Data excerpts:
BEGIN
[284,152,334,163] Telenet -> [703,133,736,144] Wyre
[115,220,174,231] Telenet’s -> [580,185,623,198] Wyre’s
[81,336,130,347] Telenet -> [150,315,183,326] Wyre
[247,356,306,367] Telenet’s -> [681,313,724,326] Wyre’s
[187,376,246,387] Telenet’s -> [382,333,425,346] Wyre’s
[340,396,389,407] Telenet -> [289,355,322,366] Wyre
END
BEGIN
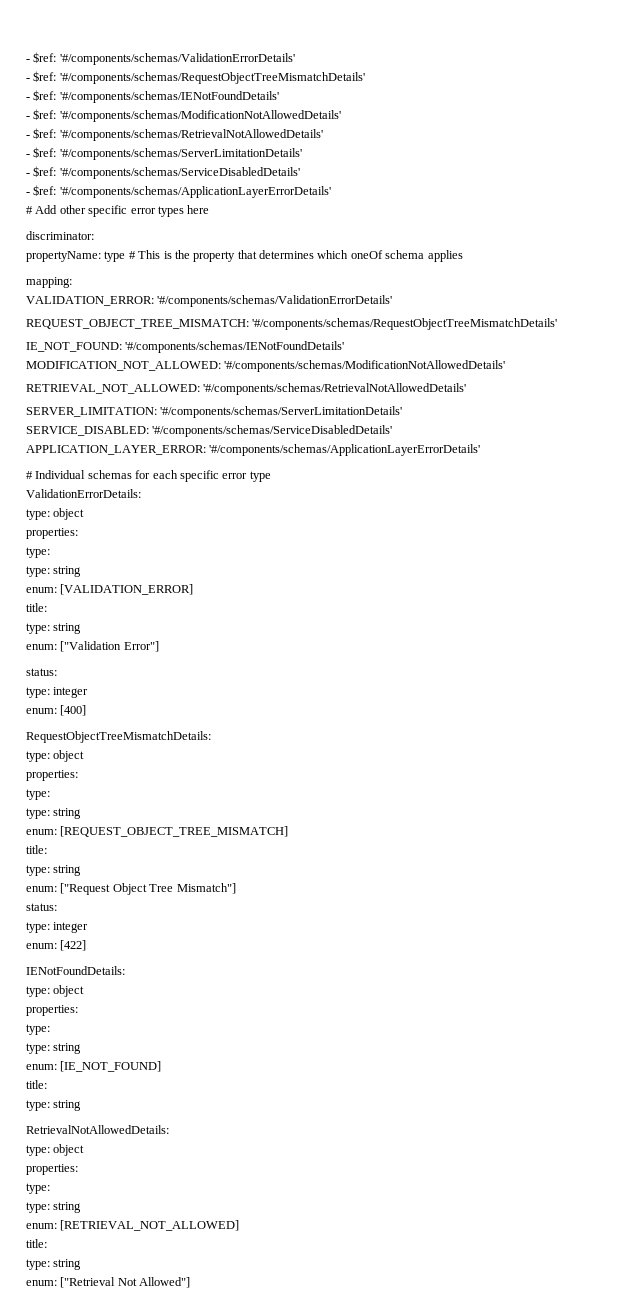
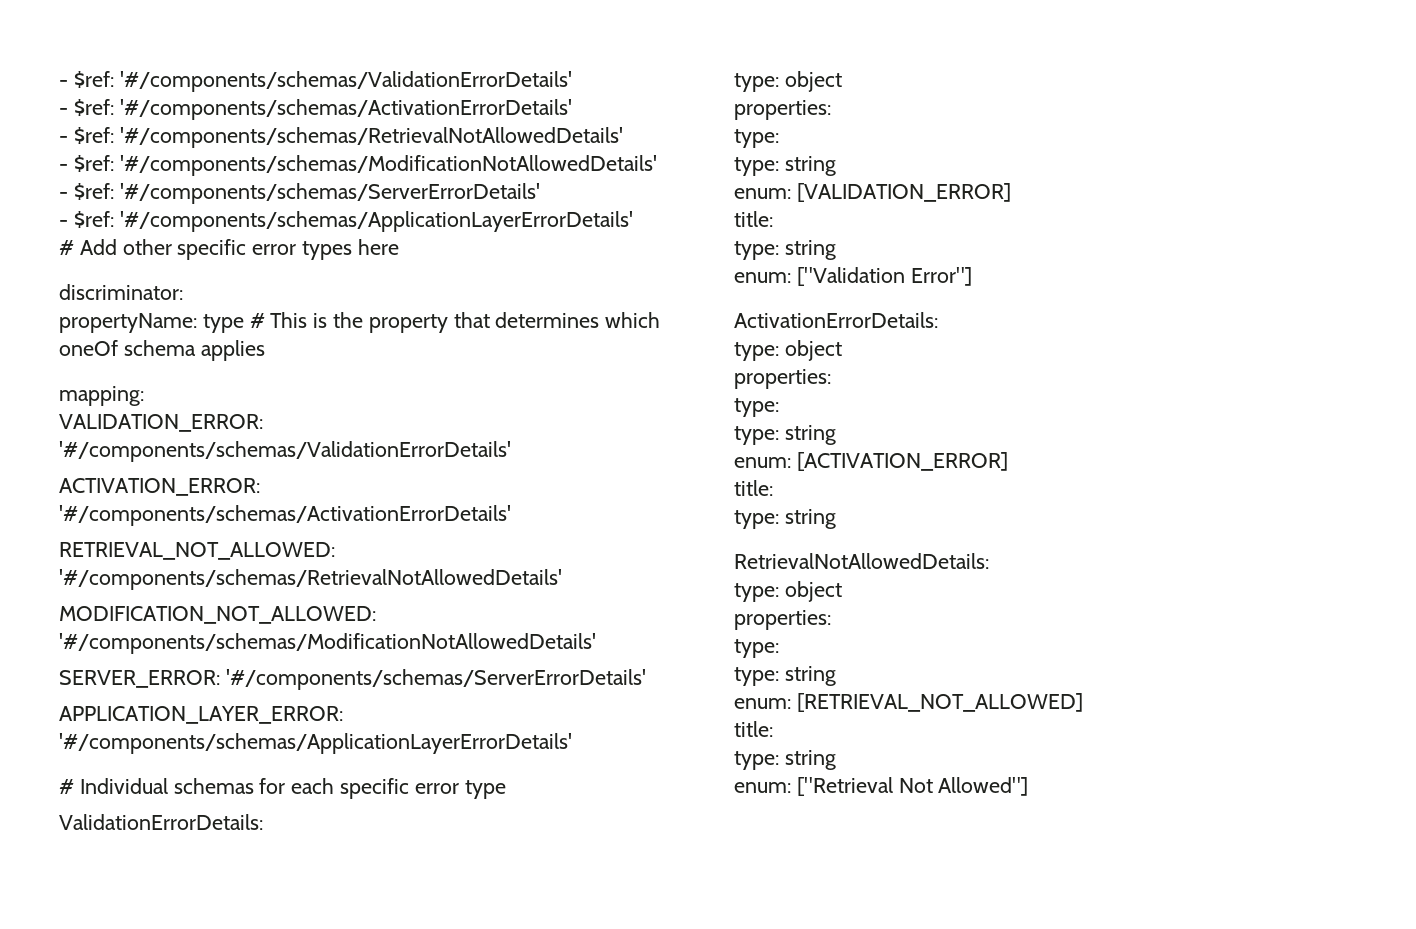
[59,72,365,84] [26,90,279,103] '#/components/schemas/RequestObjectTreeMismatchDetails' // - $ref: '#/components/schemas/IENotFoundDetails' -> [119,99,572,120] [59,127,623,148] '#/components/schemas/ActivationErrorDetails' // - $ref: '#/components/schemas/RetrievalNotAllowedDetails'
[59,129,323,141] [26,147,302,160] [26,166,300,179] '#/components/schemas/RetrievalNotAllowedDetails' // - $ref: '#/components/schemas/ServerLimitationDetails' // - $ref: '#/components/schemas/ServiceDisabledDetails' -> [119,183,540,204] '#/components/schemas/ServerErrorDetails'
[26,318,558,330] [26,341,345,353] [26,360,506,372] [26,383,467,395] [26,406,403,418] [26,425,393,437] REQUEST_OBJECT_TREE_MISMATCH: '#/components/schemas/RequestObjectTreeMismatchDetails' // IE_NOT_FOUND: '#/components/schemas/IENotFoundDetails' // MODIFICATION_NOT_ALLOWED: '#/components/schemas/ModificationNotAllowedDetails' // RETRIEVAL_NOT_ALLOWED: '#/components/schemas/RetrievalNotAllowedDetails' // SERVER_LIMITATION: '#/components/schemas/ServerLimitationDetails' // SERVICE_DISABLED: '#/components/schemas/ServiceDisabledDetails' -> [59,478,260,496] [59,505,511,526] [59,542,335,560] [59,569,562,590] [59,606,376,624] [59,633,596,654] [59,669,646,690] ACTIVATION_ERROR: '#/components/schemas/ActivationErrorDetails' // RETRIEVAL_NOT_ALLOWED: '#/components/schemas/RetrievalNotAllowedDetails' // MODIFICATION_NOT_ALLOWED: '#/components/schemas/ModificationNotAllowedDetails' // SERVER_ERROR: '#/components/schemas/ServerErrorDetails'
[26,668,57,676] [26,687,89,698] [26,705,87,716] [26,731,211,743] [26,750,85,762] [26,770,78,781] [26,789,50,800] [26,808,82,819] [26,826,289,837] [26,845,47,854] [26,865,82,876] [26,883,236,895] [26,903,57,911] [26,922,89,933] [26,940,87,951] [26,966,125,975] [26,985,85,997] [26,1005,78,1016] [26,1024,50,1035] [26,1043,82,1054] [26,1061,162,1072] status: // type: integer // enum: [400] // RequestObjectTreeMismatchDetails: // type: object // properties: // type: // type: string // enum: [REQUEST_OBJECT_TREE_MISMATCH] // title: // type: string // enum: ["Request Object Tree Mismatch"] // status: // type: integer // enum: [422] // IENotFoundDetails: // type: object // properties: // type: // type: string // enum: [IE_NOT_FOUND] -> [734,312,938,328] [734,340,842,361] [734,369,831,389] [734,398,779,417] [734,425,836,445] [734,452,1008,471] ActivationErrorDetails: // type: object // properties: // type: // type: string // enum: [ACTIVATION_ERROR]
END
Written task:
In the listing above, find the line containing "[81,336,130,347] Telenet ->" and the line containing "[340,396,389,407] Telenet ->", then retype both and every line between them exactly, with nothing else.

Your solution:
[81,336,130,347] Telenet -> [150,315,183,326] Wyre
[247,356,306,367] Telenet’s -> [681,313,724,326] Wyre’s
[187,376,246,387] Telenet’s -> [382,333,425,346] Wyre’s
[340,396,389,407] Telenet -> [289,355,322,366] Wyre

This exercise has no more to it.